Grace Period (Confirmation Threshold)

A grace period makes a monitor ignore transient flapping: its recorded status changes only after several consecutive checks agree. A single failed ping no longer registers as downtime or dents your uptime %.

How it works

The grace period is a count of consecutive checks (internally the Confirmation Threshold). With a grace period of N, a monitor's recorded status flips between healthy (UP) and unhealthy (DOWN/DEGRADED) only after N consecutive checks land on the new side. Shorter runs are treated as transient and never appear as a status change.

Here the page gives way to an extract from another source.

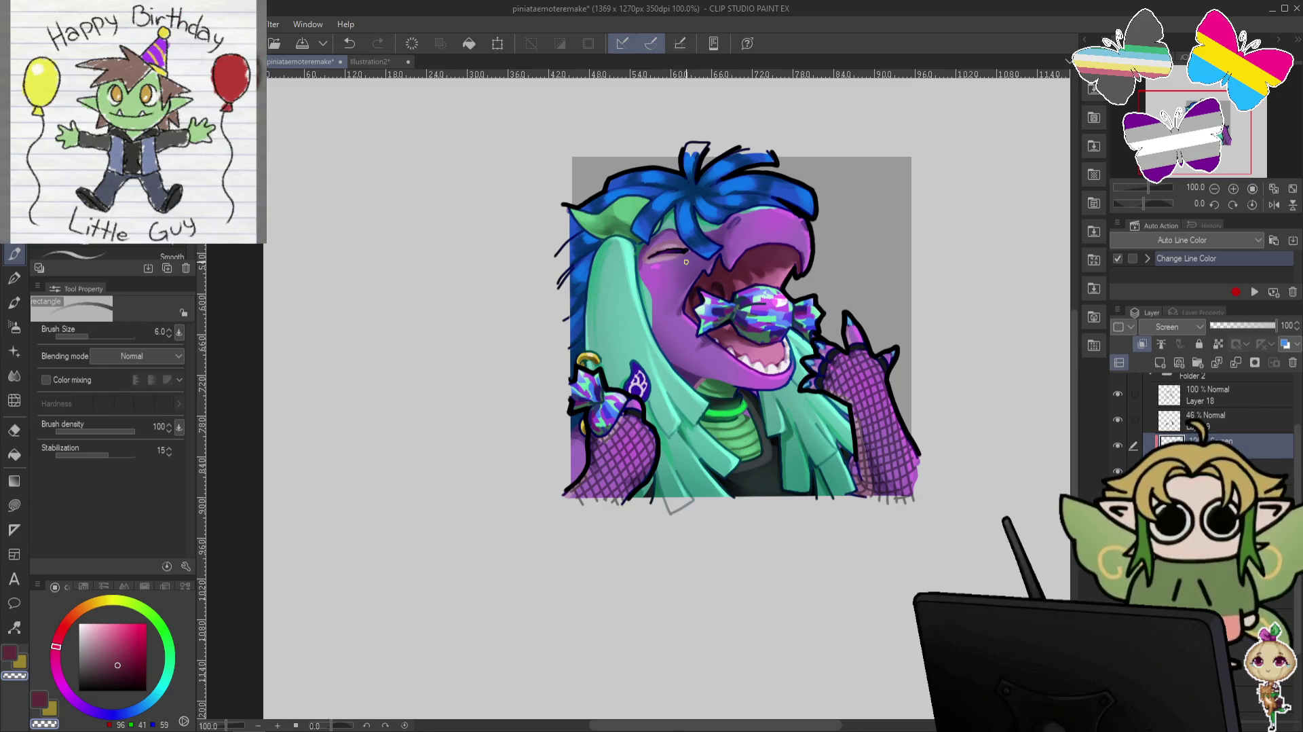
{"action": "left_click", "coordinate": [14, 326]}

It is count-based, not time-based: 5 means 5 consecutive checks. On an every-minute cron that is about 5 minutes.

Example — grace period 5, every-minute checks:

11:05  ping fails   → still UP (1/5)
11:06  ping fails   → still UP (2/5)
11:07  ping fails   → still UP (3/5)
11:08  ping fails   → still UP (4/5)
11:09  ping fails   → DOWN, recorded from 11:05 (5/5)

If the check recovers before the 5th failure, the whole stretch stays UP.

Note

The change is retroactive. When an outage is confirmed it is recorded from its first failing check, not the moment of confirmation, so start times stay accurate. Recovery is symmetric — the monitor returns to UP from the first recovering check, again after N consecutive successes.

Enable it

Set it per monitor in Manage → Monitors → (monitor) → General Settings → Grace period.

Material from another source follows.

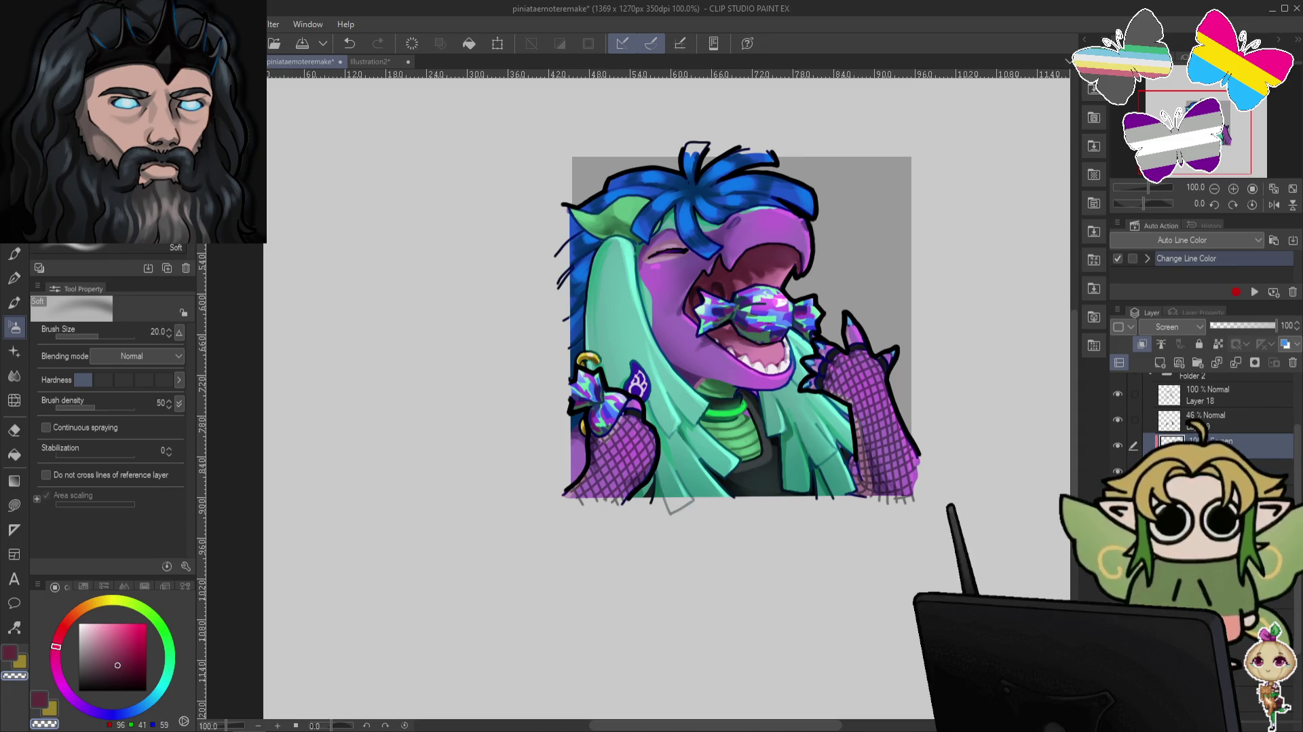
Pick a bright purple from the Illustration2 sheet and select a drawing layer in the candy emote.
{"action": "left_click", "coordinate": [366, 61]}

Setting	Values	Default	Meaning
Grace period (`confirmation_threshold`)	integer `1`–`60`	`1`	Consecutive checks required to confirm a status change. `1` disables damping (every check is recorded immediately).

Note

A grace period of 1 is the default and reproduces Kener's previous behavior exactly — no damping, no delay.

API

Set confirmation_threshold when creating or updating a monitor:

PATCH /api/v4/monitors/{monitor_tag}
{ "confirmation_threshold": 5 }

It is validated as an integer between 1 and 60. See the API Reference.

What gets damped

The grace period damps the recorded timeline — status bars, current status, and uptime % — not just alerts. Everything that reads a monitor's status sees the confirmed value.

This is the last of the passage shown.